### PASSAGE

*-*-*

ABSTRACT
The present paper aims to investigate the interplay of lexical and grammatical development in school-aged Greek-Albanian bilingual children by providing evidence both from majority, Greek, and heritage, Albanian. To this end, 47 8 to 10-year-old bilingual children were tested by means of expressive vocabulary tests in Greek and in Albanian, while their grammatical skills were evaluated by means of the LITMUS Sentence Repetition Task administered in both languages. Additionally, input-related measures in both languages, such as oral language practices, literacy, and educational practices were used to assess the bilingual experience and examine how it would correlate with lexical and grammatical skills. The analysis showed that within each language, lexical and grammatical skills were closely related both for the majority and the heritage language, while when examining across-language effects, grammatical skills in the heritage language were correlated with grammatical skills in the majority language. Concerning the role of input, we found that input in the heritage language supported skills both in the heritage and the majority language. The study's contribution is that by providing novel evidence from this specific language pair it shows that supporting the use of heritage language can boost language skills in both languages.
Acknowledgements
This research was co-financed by the European Union (European Social Fund – ESF) and Greek national funds through the operational program “Education and Lifelong Learning” of the National Strategic Reference Framework (NSRF) – Research Funding Program: Thales. Investing in knowledge society through the European Social Fund. Thales FP7 Project “Bilingual Acquisition & Bilingual Education: The Development of Linguistic & Cognitive Abilities in Different Types of Bilingualism” (BALED—Award No MIS377313). PI: Ianthi Maria Tsimpli.
Disclosure statement
No potential conflict of interest was reported by the author(s).
Notes
1 For studies on Greek as a heritage language for child data see Daskalaki et al. (Citation2019), for adult data see Giannakou (Citation2018) and Alexiadou et al. (Citation2021) among others.
2 In the present study, the focus is the overall grammatical development of bilinguals and not the individual grammatical differences of the two languages, hence a detailed discussion of the similarities and the differences of the two languages is outside the scope of the study.
3 On the value of conceptual scoring see also Gross, Buac, and Kaushanskaya (Citation2014).
4 Reception classes in Greek state primary schools help pupils with limited skills in the majority language to ease their way to the monolingual Greek classes; L2 Greek language teaching along with explanations and guidance on various school subjects in the heritage language of the pupil are provided (www.diapolis.auth.gr).
5 On the role of z-score transformation in comparing data sets with different units of measurement or data sets with different ranges see Hunter and Hamilton (Citation2002).
6 For more information on regression analysis and managing datasets see Menard (Citation2011), Siegel and Wagner (Citation2022) and Winter (Citation2019).

*-*-*

Decide whether each of these statements agrees with the passage about Greek-Albanian bilingual children, answering yes or no and quoting the deciding words. 1. The children's grammatical skills were tested in Greek only. 2. Input in the heritage language supported skills in both languages. 3. A potential conflict of interest was reported. Base your answers solely on the passage about Greek-Albanian bilingual children, not on the data.

Transcribed page contents

*-*-*

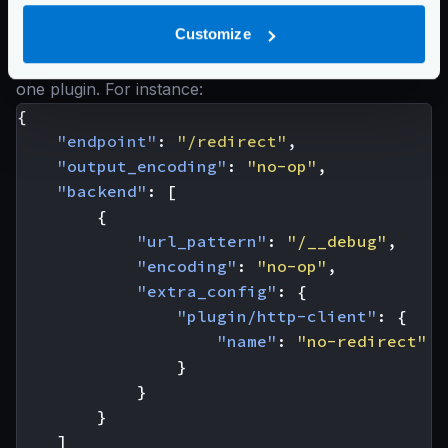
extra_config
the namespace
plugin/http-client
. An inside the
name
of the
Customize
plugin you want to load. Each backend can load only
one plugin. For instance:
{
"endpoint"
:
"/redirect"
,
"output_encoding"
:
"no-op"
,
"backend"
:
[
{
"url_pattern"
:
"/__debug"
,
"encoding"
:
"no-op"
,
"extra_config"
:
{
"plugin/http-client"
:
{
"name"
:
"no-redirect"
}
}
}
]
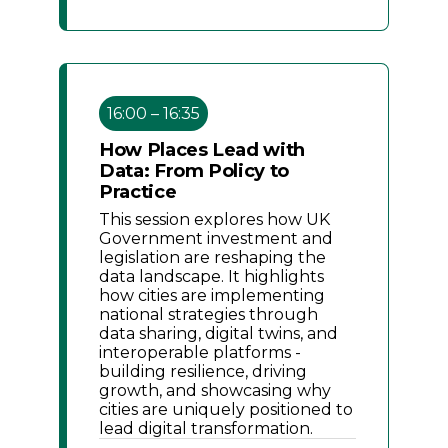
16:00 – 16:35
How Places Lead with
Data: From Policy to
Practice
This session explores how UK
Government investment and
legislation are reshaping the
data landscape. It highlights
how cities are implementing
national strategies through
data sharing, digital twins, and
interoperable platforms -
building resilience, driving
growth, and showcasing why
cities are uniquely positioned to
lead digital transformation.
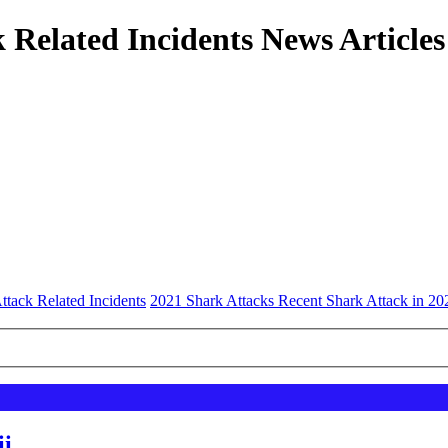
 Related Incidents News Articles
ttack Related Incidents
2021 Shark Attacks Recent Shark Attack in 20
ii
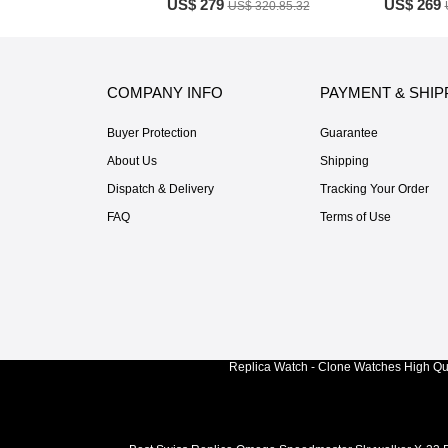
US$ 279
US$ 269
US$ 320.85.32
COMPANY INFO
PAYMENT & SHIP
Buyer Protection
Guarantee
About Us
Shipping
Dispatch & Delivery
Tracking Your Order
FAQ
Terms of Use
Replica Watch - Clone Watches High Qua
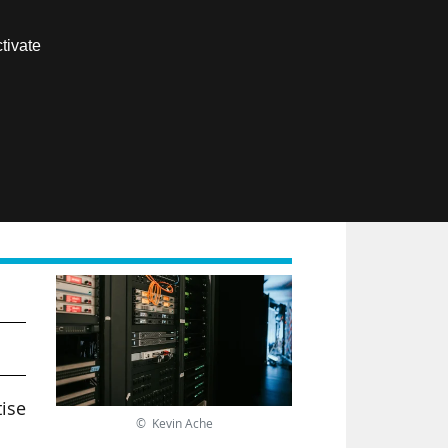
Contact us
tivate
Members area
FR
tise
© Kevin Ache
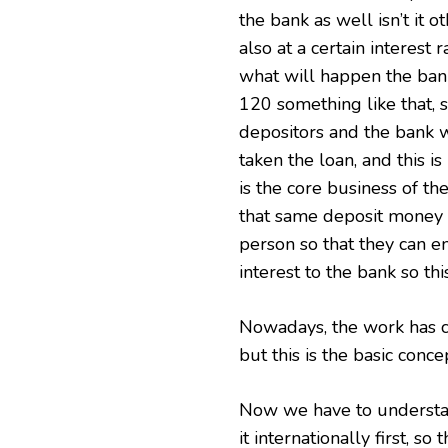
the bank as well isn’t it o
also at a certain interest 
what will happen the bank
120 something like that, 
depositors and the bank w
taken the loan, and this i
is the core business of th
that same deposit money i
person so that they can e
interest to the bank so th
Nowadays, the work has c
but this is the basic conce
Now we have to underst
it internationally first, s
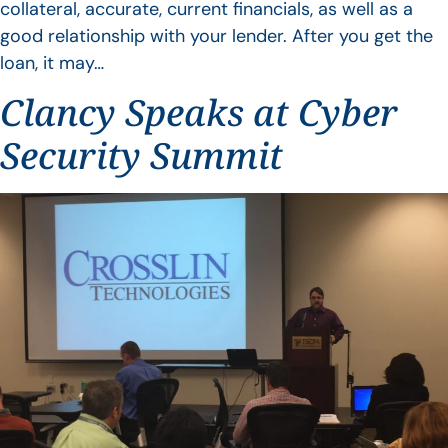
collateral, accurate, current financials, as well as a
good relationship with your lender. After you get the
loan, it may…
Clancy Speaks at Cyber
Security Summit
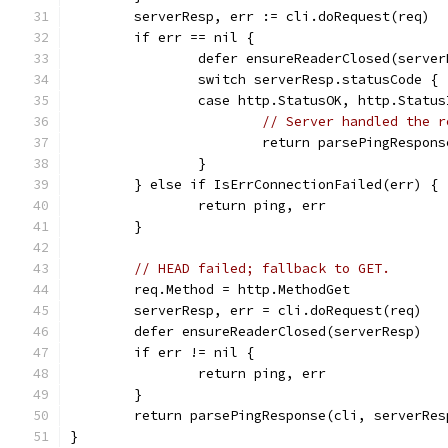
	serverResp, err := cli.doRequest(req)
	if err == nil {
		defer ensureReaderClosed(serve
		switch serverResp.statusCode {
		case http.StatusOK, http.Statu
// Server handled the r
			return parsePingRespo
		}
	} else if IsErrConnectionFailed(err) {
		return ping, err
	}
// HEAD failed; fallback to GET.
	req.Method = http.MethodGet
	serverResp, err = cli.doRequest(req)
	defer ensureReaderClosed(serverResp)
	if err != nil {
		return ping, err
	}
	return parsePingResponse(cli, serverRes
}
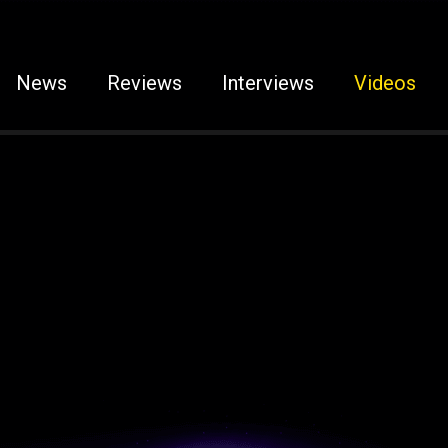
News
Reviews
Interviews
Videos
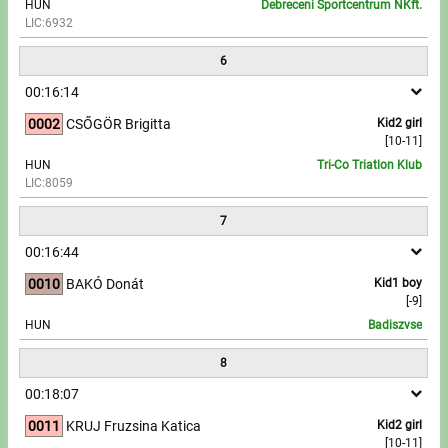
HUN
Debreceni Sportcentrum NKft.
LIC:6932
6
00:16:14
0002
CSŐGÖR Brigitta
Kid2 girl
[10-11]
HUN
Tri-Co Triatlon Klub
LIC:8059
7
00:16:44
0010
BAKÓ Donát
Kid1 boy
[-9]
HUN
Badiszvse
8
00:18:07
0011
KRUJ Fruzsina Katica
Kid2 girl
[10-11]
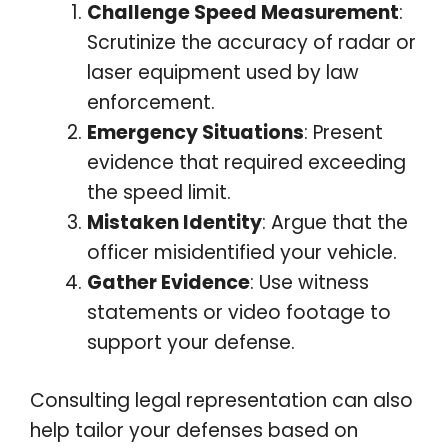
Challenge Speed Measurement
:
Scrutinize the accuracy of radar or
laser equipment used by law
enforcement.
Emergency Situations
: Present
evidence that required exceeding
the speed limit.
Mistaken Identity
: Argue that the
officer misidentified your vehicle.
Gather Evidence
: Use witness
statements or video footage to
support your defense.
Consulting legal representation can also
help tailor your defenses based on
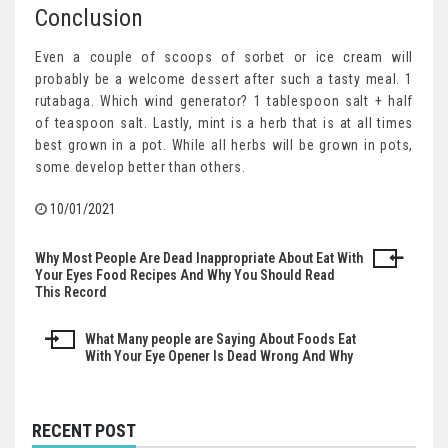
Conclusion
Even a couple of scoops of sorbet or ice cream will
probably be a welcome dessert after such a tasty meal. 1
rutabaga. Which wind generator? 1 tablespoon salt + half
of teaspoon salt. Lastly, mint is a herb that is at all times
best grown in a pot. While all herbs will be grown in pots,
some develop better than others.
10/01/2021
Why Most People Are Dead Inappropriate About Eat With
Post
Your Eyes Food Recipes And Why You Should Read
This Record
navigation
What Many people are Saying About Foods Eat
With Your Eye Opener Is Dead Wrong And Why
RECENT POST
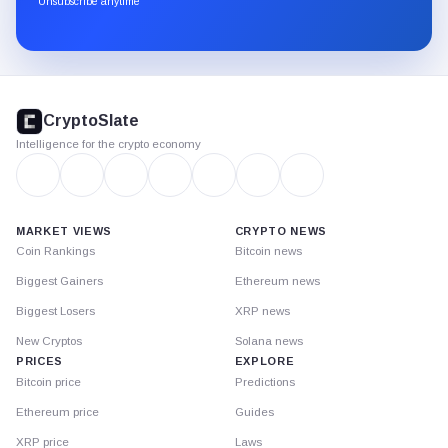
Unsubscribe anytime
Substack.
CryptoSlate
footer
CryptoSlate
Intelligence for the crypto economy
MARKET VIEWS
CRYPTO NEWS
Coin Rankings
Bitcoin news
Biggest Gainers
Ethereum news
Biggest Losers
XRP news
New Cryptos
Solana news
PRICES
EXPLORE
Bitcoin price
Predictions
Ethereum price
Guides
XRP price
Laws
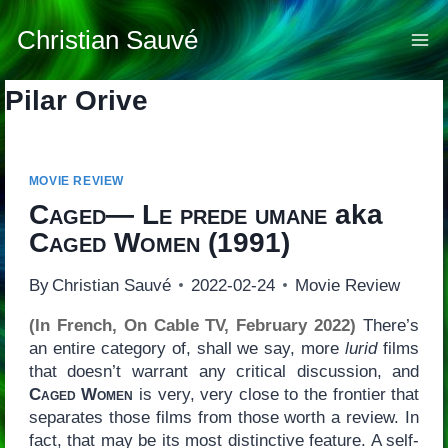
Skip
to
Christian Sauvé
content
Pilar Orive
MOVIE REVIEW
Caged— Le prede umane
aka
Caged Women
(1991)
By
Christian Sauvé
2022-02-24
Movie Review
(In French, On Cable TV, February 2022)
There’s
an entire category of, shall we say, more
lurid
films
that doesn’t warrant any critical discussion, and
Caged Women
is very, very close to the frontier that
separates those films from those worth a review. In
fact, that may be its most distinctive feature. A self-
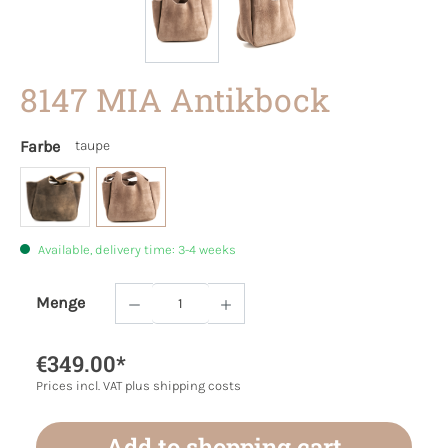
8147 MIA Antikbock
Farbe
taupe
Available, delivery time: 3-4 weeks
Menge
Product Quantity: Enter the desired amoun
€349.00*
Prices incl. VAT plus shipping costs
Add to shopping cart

*-*-*

### SOLUTION BELOW
1. No: "administered in both languages"
2. Yes: "input in the heritage language supported skills both in the heritage and the majority language"
3. No: "No potential conflict of interest was reported by the author(s)."